露南部ロストフ州などで部隊を進めたプリゴジン氏は、露国防省がプーチン大統領を欺いて侵略戦争を始めたと述べた。プーチン氏を名指しで批判することは避けつつも、プーチン氏が始めた侵略戦争の根幹にある「大義」を否定した。
プリゴジン氏は「戦争はショイグ(国防相)が元帥になるために必要だった。(プーチン氏が侵攻の目的とした)ウクライナの非軍事化と非ナチス化に戦争は必要なかった」と断じた。
プリゴジン氏は元来、ワグネルを使ってプーチン政権のハイブリッド戦争や「汚れ仕事」を水面下で担う黒子だった。ウクライナ侵攻後は、プリゴジン氏とワグネルが大手を振って行動するようになり、ウクライナ東部バフムトの激戦ではワグネルが囚人らを肉弾戦に大量投入した。
プリゴジン氏は「政治的野心」(露観測筋)から、大量の犠牲を厭(いと)わずにバフムトで戦果をあげようと考えたようだ。しかし、バフムトの重要性については軍事専門家の間でも見解が分かれるところで、この頃から国防省とプリゴジン氏の確執が表面化した。
プリゴジン氏は「弾薬を回さない」としてショイグ氏やゲラシモフ参謀総長を公然と罵倒するようになり、今日の武装反乱に至った。露軍内の不満分子がプリゴジン氏を支持しているとの見方もある。
プリゴジン氏は、反攻作戦を始めたウクライナ軍が南部戦線で優勢にあり、「レオパルト戦車60両を破壊した」との露国防省の発表は「完全な噓(うそ)だ」と主張した。ウクライナ軍の反攻が始まったばかりの現段階で、露内部の足並みが大きく乱れたことになる。

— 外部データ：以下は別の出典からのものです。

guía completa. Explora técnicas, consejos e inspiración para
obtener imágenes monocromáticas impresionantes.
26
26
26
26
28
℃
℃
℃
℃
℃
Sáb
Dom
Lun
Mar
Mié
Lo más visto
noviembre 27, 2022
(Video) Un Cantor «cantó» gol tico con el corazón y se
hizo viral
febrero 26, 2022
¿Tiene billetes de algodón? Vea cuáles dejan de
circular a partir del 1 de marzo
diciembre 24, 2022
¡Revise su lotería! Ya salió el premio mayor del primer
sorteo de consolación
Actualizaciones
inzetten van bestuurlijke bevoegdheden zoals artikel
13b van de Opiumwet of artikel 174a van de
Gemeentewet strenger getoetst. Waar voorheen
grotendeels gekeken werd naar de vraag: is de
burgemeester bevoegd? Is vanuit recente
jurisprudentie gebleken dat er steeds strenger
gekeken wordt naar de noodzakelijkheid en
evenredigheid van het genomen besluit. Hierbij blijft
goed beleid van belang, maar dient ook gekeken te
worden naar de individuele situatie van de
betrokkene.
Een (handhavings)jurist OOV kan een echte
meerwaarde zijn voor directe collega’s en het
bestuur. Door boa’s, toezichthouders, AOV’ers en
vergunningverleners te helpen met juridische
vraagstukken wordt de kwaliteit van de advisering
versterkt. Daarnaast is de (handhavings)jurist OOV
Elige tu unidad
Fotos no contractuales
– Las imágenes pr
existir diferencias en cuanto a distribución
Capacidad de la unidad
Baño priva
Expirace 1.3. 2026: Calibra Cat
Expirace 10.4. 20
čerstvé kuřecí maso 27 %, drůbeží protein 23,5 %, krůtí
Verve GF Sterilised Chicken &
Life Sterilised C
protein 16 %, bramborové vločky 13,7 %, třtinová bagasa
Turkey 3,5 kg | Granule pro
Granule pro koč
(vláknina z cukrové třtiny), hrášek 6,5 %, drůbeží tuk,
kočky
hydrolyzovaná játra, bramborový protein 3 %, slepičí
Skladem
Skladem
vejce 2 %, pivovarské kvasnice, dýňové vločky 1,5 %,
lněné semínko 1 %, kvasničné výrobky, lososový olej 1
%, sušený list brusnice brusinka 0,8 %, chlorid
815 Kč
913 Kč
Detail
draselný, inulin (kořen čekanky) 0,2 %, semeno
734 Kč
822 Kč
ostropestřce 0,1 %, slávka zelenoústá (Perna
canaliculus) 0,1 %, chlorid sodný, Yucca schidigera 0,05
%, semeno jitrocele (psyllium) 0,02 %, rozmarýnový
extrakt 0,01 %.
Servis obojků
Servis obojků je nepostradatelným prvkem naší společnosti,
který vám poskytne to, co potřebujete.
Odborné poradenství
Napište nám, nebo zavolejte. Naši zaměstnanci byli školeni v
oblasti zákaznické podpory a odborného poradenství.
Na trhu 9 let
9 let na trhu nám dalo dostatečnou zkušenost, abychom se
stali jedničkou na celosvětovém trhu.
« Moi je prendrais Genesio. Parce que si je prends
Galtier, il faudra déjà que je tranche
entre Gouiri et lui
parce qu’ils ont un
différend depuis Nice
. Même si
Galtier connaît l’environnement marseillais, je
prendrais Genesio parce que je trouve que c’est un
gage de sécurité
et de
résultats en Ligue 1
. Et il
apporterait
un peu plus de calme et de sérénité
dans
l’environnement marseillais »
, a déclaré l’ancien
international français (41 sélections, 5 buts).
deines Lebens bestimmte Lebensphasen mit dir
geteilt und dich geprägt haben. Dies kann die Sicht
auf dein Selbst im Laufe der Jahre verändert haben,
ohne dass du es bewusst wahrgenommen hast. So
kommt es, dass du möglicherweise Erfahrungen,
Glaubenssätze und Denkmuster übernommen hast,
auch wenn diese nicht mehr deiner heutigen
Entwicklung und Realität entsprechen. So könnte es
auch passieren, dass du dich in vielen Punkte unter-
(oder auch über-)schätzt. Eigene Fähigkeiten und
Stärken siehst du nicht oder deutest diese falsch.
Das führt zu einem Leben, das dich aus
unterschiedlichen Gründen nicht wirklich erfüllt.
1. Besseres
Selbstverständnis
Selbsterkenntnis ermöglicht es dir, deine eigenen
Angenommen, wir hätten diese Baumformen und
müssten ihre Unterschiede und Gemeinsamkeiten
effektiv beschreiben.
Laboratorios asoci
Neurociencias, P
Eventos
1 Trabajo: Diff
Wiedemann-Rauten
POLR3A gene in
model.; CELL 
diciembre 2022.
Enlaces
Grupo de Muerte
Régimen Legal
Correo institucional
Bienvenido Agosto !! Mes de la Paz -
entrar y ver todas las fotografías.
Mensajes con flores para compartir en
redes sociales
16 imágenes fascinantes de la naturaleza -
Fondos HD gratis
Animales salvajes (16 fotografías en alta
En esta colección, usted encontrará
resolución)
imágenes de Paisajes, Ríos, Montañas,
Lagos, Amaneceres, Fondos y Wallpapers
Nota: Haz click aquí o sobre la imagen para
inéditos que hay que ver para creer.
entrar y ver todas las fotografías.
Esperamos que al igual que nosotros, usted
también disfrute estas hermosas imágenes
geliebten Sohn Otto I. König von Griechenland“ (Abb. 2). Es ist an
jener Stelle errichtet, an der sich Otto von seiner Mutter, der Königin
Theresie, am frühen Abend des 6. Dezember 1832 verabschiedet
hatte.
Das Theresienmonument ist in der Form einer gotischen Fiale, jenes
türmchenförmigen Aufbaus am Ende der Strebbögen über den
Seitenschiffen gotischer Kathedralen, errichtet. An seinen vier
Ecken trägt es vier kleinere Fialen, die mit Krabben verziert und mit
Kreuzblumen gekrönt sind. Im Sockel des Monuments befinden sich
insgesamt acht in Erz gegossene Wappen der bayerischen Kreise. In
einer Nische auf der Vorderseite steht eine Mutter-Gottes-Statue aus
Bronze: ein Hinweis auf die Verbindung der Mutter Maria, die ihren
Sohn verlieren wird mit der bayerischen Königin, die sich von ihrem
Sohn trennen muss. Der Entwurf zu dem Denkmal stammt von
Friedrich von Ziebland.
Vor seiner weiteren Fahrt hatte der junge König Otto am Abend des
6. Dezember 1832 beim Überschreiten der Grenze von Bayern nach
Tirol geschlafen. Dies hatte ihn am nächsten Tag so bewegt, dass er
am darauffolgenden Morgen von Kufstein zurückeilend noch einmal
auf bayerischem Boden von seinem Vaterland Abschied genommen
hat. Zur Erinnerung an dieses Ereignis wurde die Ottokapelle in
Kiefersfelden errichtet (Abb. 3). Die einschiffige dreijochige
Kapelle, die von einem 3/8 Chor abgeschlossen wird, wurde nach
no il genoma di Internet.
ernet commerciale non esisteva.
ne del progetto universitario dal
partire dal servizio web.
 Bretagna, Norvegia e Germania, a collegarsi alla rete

プーチン氏は従来、エリート層内部で派閥のバランスをとり、自らへの忠誠を競わせる形で求心力を維持してきた。しかし、侵略戦争の不調と厳しい対露経済制裁を受け、エリート層の一部には動揺が広がっている。派閥のバランスが大きく崩れ、それが正規軍や情報・特務機関、PMCなどの動きと連動すれば、ロシアが内戦状態となる可能性も否定できない。
露国内にはワグネル以外にも30以上のPMCが存在し、露エリート層が動乱の時代に備えている証しだと評されている。